How to Make a Scarf from a Flannel Pillow Case

Posted by Stephanie Chan
Transform a pillowcase into a scarf with this easy sewing DIY.

Nothing's cozier than flannel and nothing's more "in" right now than plaid! Pick up a flannel pillow case and transform it into a cute neck warmer scarf to keep you warm all winter long. Little lace buttons add a feminine touch.

Here's What You'll Need

Standard-size flannel pillow case

Iron and ironing board

Fabric scissors

Sewing machine

Button hole presser foot


Sewing needle


Washable fabric pen


Seam ripper

Anti-fraying glue

Covered button kit

Lace fabric or wide lace trim

Thin white fabric, such as muslin

Let's Get Crafty!

Wash and press your pillowcase, then cut the pillowcase down each side seam and down the fold at the end. You'll use one "side" of the pillowcase for one scarf. Fold the fabric lengthwise in half. Then, sew around all three open sides (see pic below), but leave an opening along one short side. So stop sewing, leave a hole, and continue sewing on the other side of the hole. Don't forget to back-stitch!

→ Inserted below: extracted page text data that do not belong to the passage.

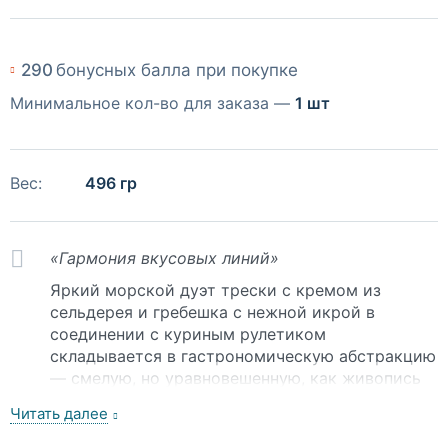
290
бонусных балла при покупке
Минимальное кол-во для заказа —
1 шт
Вес:
496 гр
«Гармония вкусовых линий»
Яркий морской дуэт трески с кремом из
сельдерея и гребешка с нежной икрой в
соединении с куриным рулетиком
складывается в гастрономическую абстракцию
— смелую, но уравновешенную, как живопись
Кандинского. Сет идеален для дегустаций и
лёгкой закуски к белому вину.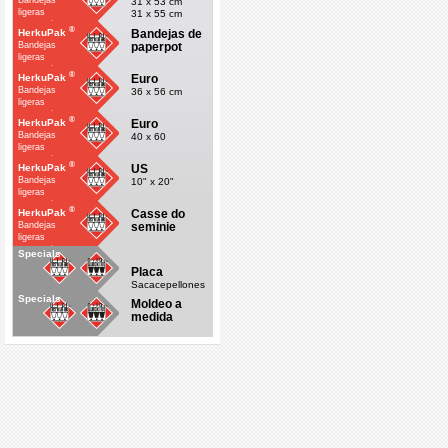
Bandejas
31 x 53 cm
ligeras
31 x 55 cm
economicas
®
Bandejas de
HerkuPak
paperpot
Bandejas
ligeras
economicas
®
Euro
HerkuPak
Bandejas
36 x 56 cm
ligeras
economicas
®
Euro
HerkuPak
Bandejas
40 x 60
ligeras
economicas
®
US
HerkuPak
Bandejas
10" x 20"
ligeras
economicas
®
Casse do
HerkuPak
seminie
Bandejas
ligeras
economicas
Specials
Placa
Sacacepellones
Specials
Moldeo a
medida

Turn it right side out, poking out the corners and pressing the seams flat, including the seam at the opening.

Hand-stitch the opening closed just as you would a stuffed pillow.

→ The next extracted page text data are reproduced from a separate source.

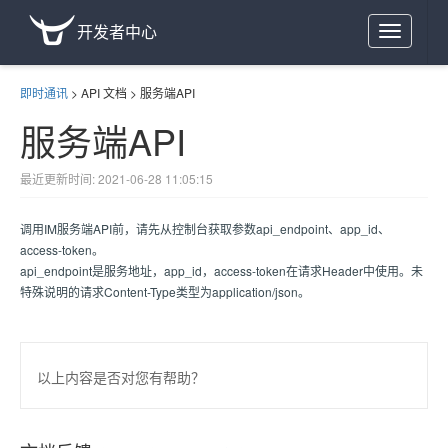
开发者中心
Toggle
navigation
即时通讯
>
API 文档
>
服务端API
服务端API
最近更新时间: 2021-06-28 11:05:15
调用IM服务端API前，请先从控制台获取参数api_endpoint、app_id、
access-token。
api_endpoint是服务地址，app_id，access-token在请求Header中使用。未
特殊说明的请求Content-Type类型为application/json。
以上内容是否对您有帮助？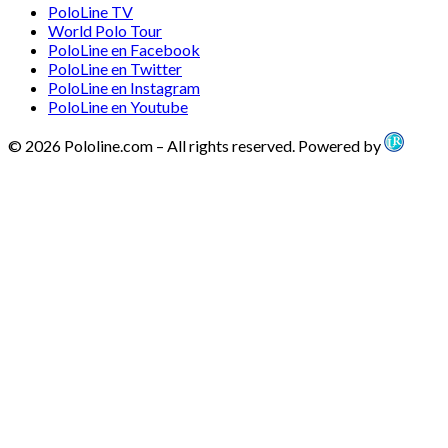
PoloLine TV
World Polo Tour
PoloLine en Facebook
PoloLine en Twitter
PoloLine en Instagram
PoloLine en Youtube
© 2026 Pololine.com – All rights reserved. Powered by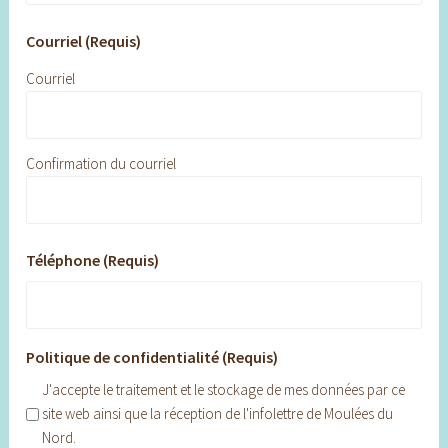
Courriel (Requis)
Courriel
Confirmation du courriel
Téléphone (Requis)
Politique de confidentialité (Requis)
J'accepte le traitement et le stockage de mes données par ce
site web ainsi que la réception de l'infolettre de Moulées du
Nord.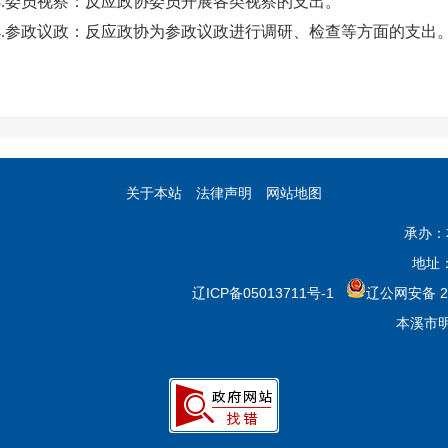
3.委员视察：反应政协委员开展各类视察的支出。
14.参政议政：反应政协为参政议政进行调研、检查等方面的支出
关于本站
法律声明
网站地图
承办：
地址
辽ICP备05013711号-1
辽公网安备 21
本溪市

Now we'll work on the button holes. Find the midpoint along one short side of the scarf. My scarf was 9 inches wide, so I placed two button holes around the midpoint at 3 inches from either side. I used a washable fabric pen and drew a 1.25-inch line (to fit my 3/4-inch buttons) at both 3-inch points. The lines should be parallel to the long sides of the scarf.

Insert the button hole foot into your sewing machine. usually, one comes with your sewing machine, and your manual should have directions. All machines are different! Practice making your button holes on some scrap fabric first if you need to. Then, sew your button holes on the scarf where you made your marks.

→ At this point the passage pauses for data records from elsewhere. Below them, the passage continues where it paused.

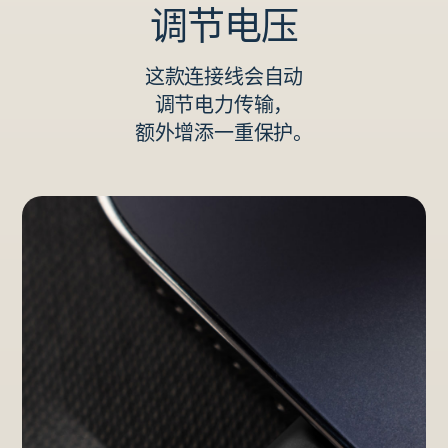
调节电压
这款连接线会自动
调节电力传输，
额外增添一重保护。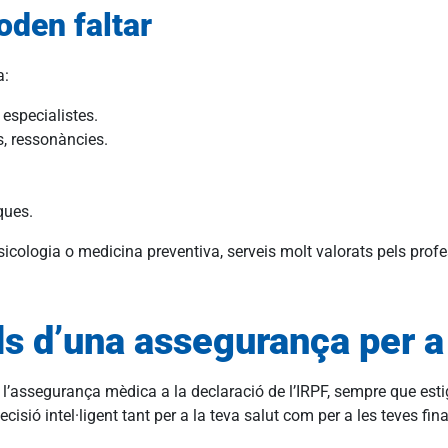
oden faltar
a:
 especialistes.
s, ressonàncies.
ques.
sicologia o medicina preventiva, serveis molt valorats pels prof
als d’una assegurança per 
l’assegurança mèdica a la declaració de l’IRPF, sempre que esti
isió intel·ligent tant per a la teva salut com per a les teves fi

Use your seam ripper to open the button holes. I like to place a pin at the end of the button hole, so I don't accidentally rip through my button hole stitching. Apply a thin layer of anti-fraying glue to the button hole.

My favorite part is next - time to make the covered buttons! Cut a piece of lace and layer it on top of a piece of thin fabric. Your fabric/lace should be big enough for the covered button. There is usually a template on the back of the covered button kit package.

Flip the fabric/lace over so the lace is on the bottom. Place it over the rubber cup thingy in your covered button kit, centering it over the opening. Then, insert the dome part of the covered button into the rubber cup, pushing the fabric/lace into the cup.

Trim off the fabric so you have about 1/4 inch left all around. Use your fingers to smush the fabric onto the back of the dome. Insert the back piece of the button over the back of the dome and the fabric you just smushed in. Use the blue plastic thingy to press the back piece into the dome. I used a block of wood to really press it in. When you feel a "pop", the back piece should be secure. Make two buttons.

Wrap the scarf into a circle so the end with the button holes is layered over the other end. Line up the short end with the button holes with the long side of the other end. Mark the button placement through the button holes with your pen

To understand the button hole/button placement a little bit better, here's what it should look like at the end, with the buttons along the long edge and the button holes along the opposite short end.

All done! So warm and soft, like you're walking around with your pillow all day, without looking like a weirdo!

Make a whole bunch and experiment with the placement of your buttons to get different looks. Covered buttons also let you customize with different colors and textures!